Fett-Eiweiß-Gewichtung
Bisher wurde im Milchwert eine Fett-Eiweiß-Gewichtung von 1 zu 4 vorgenommen. Betriebswirtschaftliche Berechnungen zeigen, dass momentan 1 zu 1,5 passend ist. Dies wird zur Zuchtwertschätzung von August umgestellt und bevorzugt Bullen, die sich in der Fettmenge abheben. 
Gesamtzuchtwert
Zuletzt galt es, die Gewichtungen im Gesamtzuchtwert (GZW) zu aktualisieren. Der Rasseaussschuss kam zu folgendem Ergebnis: Milch, Fleisch und Fitness bleiben wie gehabt bei einer Gewichtung von 44 zu 12 zu 44. Zu sehen ist die bereits erwähnte Veränderung der Gewichtung von Fett- und Eiweißkilogramm. Bei den Fleischmerkmalen erfolgt eine geringfügige Verschiebung von den Zunahmen in Richtung der Schlachtleistung. Innerhalb des Fitnessblocks wird etwas Gewicht von der Nutzungsdauer auf den neuen Fruchtbarkeitswert FRW verschoben. Außerdem ersetzen der Vitalitätswert VIW die Totgeburten und der Eutergesundheitswert EGW die Zellzahl. Über FRW und EGW sind also erstmals Gesundheitsmerkmale direkt im GZW und damit im Zuchtziel der Rasse Vorderwälder enthalten. Wichtig ist und bleibt die Datenlieferung durch die Züchter im Gesundheitsbereich und Kalbeverlauf. 

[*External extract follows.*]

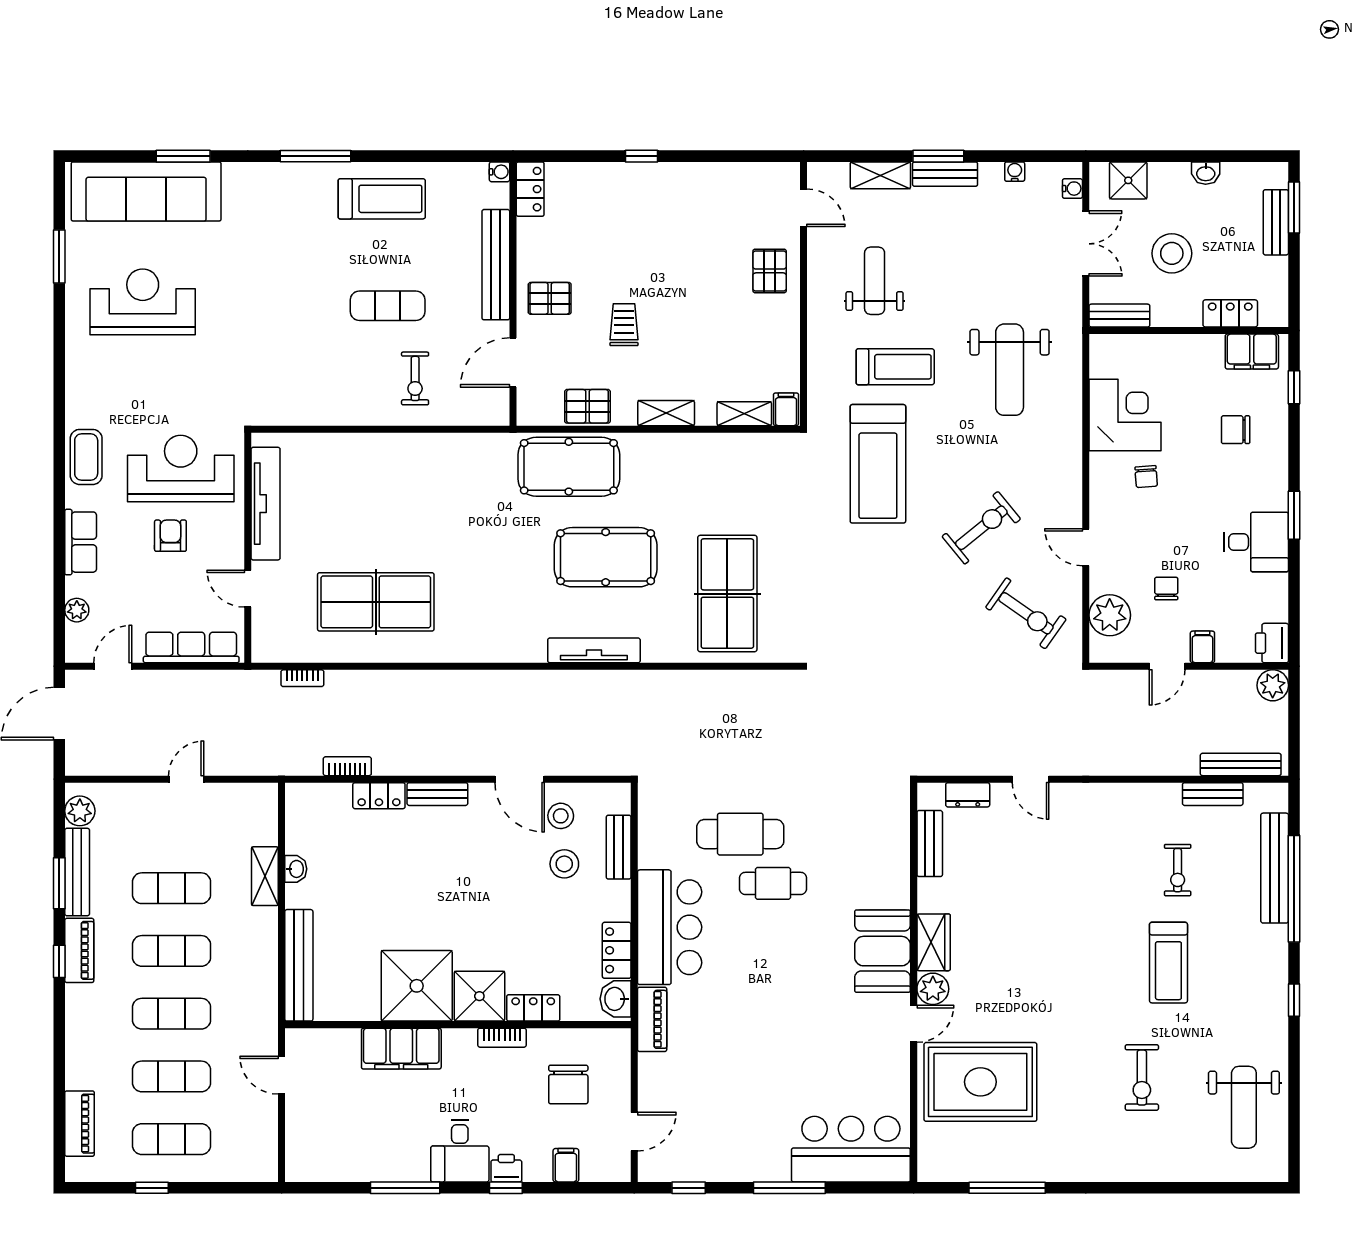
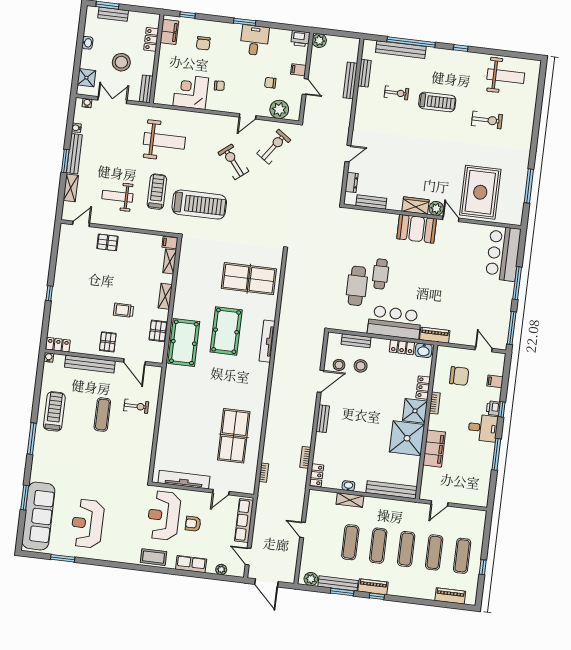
bench: (945, 174) -> (74, 154), width x1.36
bench: (1241, 764) -> (350, 80), moved
locker: (379, 796) -> (317, 475), moved
window: (689, 1188) -> (512, 328), width x2.17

Kühe bilden ab jetzt die Basis
Eine große Auswirkung auf die Zuchtwerte wird die Basisänderung haben. Worum geht es dabei? Bisher bilden Bullenjahrgänge die Basis, jetzt werden es Kuhjahrgänge sein. Diese Maßnahme wird von Experten für kleine Populationen empfohlen und erscheint sinnvoll, weil es dadurch bei den dritteljährigen Anpassungen zu weniger Ausschlägen kommt. Basis sind nun alle Kühe, die sechs bis acht Jahre alt sind. Dies bewirkt ein Plus von 2,9 beim Gesamtzuchtwert (GZW), von 4,8 beim Milchwert (MW) und von 205 kg bei der Milchmenge. Im Fleischwert (FW) gibt es ein Minus von 1,5 und bei der Fitness (FIT) von 3,4. Im Einzelfall können die Änderungen im GZW bei ±10 liegen. Die Sicherheiten der Zuchtwerte werden höher, zum Beispiel bei Stieren: FIT +6 %; Nutzungsdauer (ND) +2 %; FRW +10 %; paternaler Kalbeverlauf (KVP) +6 % und maternaler Kalbeverlauf (KVM) +5 %. Das heißt, die Zuchtwerte werden sicherer.